Haus-Rucker-Co Environment Transformer / Flyhead, 1968. Photo: Ben Rose, courtesy Archive Zamp Kelp
Haus-Rucker-Co, The Mind Expander/Flyhead Helmet
Haus-Rucker-Co was an Austrian design studio formed by Laurids Ortner, Günther Zamp Kelp, and Klaus Pinter. Across the 1960s and 1970s, they created a series of experimental architectural interventions that aimed to change people’s perception of the urban environment through wearable, portable, and sometimes even edible designs. The Flyhead Helmet pictured here was part of their Mind Expanding Program project from 1967 to 1971, a green tinted helmet which refracted the user’s vision into a prism accompanied by headphones that disoriented their hearing. The group’s other projects included edible models of cities that they invited audiences to consume in public performances, and huge PVC balloons suspended from the top floor of a building that could support two people and a bathtub.

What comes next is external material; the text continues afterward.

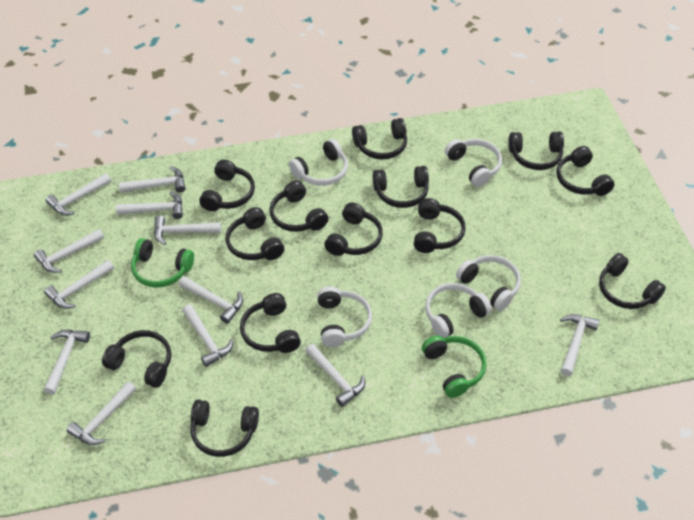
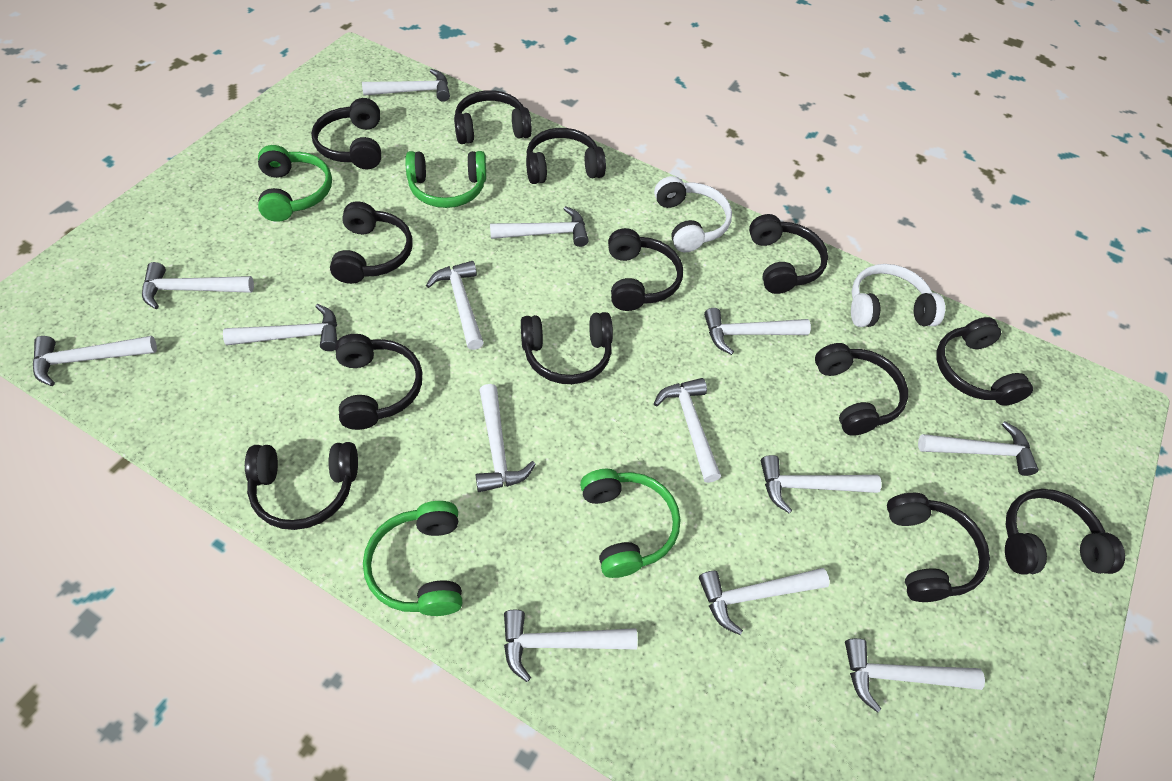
green headphones: 2 -> 4
white hammer: 12 -> 14
white headphones: 5 -> 2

Haus-Rucker-Co’s wearable design appears mostly decorative next to today’s smart devices that accumulate and exchange data with remarkable speed. Indeed, the candy colors and hallucinatory sensibility of the collective’s projects would be unimaginable outside the cultural atmosphere in the 1960s that combined hippie culture with growing anxieties about urban and air pollution. But perhaps Haus-Rucker-Co’s motivations weren’t so far off from that of today’s IoT when considering their interest in network theory, a nascent idea during their time which provided not merely a functional but idealized model for social cohesion. It expanded the dual relationship between viewer and object, including artwork, towards a plural context of countless agents and nodes of information connecting them. In fact, many of the collective’s apparatuses were “intended to be networked to other objects (and their wearers)” (Ross Elfine, “Common Ground: Haus-Rucker-Co’s Food City I and Collaborative Design Practice”) — the wearer of the flyhead helmet would not only tap into an alternate experience of the world but was expected to share their experience with wearers of other wearable devices like the Drizzler and Viewatomizer.
Switch “share” with “exchange” and “experience” with “information,” and we make a surprisingly quick transition to our IoT. But this switch is precisely what deserves more scrutiny. Somewhere along the line, early network enthusiasts’ emphasis on play — with all its irreducible subjectivity and spontaneity — has become an empty facade for the strictly controlled parameters of today’s technological agents, both human and nonhuman.